Although President George W. Bush had pointedly stated that this time around, the United States would not stop its democracy campaign if Islamist parties did well in free elections, that appeared to be exactly what transpired after Hamas won the Palestinian Parliamentary elections in 2006 and the Muslim Brotherhood won more seats in the Egyptian Parliamentary elections than had been anticipated. History, it seemed, was repeating itself. Was American policy doomed from the outset, or was it merely the way it was implemented that was to blame? Can America nation-build? Is the fear of the role of Islamist parties in democratic elections justified? What do Islamist parties seek? To answer these questions critically, we organized the Governance task force in 2008 around solicited discussion papers by accomplished scholars. The aim was not so much to ask what went right or wrong in the past few years but to address the broader themes of the role of outside powers in driving reform efforts and of the objectives of Islamist political parties.

The first paper is by Stephen Krasner who, besides being a prominent political scientist in his own right, also served as the Director of Policy Planning at the U.S. Department of State from 2004-2006. Krasner argues that states have long attempted to influence the domestic structures of other states, but that the results have been mixed. Jason Brownlee, who has published works on this issue, including a review article in World Politics entitled “Can America Nation Build?” prepared an engaging response in which he argued that, while the record of spreading democracy is mixed, the preponderance of evidence shows the failure of attempts to spread democracy through military campaigns. Tamara Cofman Wittes of the Saban Center at Brookings, who has recently published a book entitled Freedom’s Unsteady March: America’s Role in Building Arab Democracy (Brookings Institution Press, 2008), acknowledges that spreading democracy through war is problematic, but that states, particularly powerful ones, have an a array of other instruments of influence to encourage reform in other countries. Saad Eddin Ibrahim, one of the leading intellectuals and democracy advocates in the Arab world, presented a critique of Krasner’s paper focusing on the role of non-state actors and noting some modest democratic successes in the “periphery” of the Middle East.

Marc Lynch, an increasingly influential scholar of Middle East politics, wrote a paper analyzing the objectives of Islamist parties. Abd El Monem Abou El Fotouh articlulated an Islamist view of democracy as well as of reform in papers he submitted, but he was ultimately unable to join us in Doha. Diaa Rashwan, a prominent expert on Islamist groups at the Al-Ahram Center for Political and Strategic Studies in Cairo, wrote a comment in which he articulated the meaning of islah, “reform,” as understood by Islamist movements and how this plays in their political strategies. Muhammad Abu Rumman, Director of Studies at Jordan’s Al-Ghad newspaper, also submitted a paper commenting on Lynch’s paper in which he discussed American policies, the credibility of the Islamist acceptance of democracy, and the strategic alternatives to dealing with Islamist movements.
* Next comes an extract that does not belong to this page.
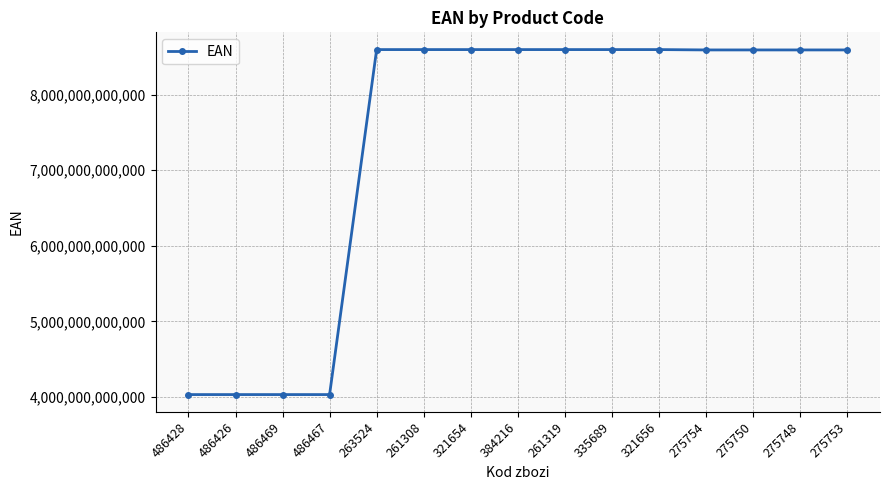

What is the average value?

7377273130023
We had also hoped to have a paper and the active participation of His Excellency Sadig al-Mahdi, former Prime Minister of Sudan, who in previous years had played an important role in our dialogue, but who sadly lost his wife shortly before the conference.

There were many contributions in the discussions that followed as the papers were merely a starting point for a lively conversation that included all the participants. The discussions and comments have been summarized in this collection. The list of names of those who took part in this discussion is provided in this collection, although the summary of the discussion makes no specific references to those contributing as the event was not-forattribution to encourage maximal openness.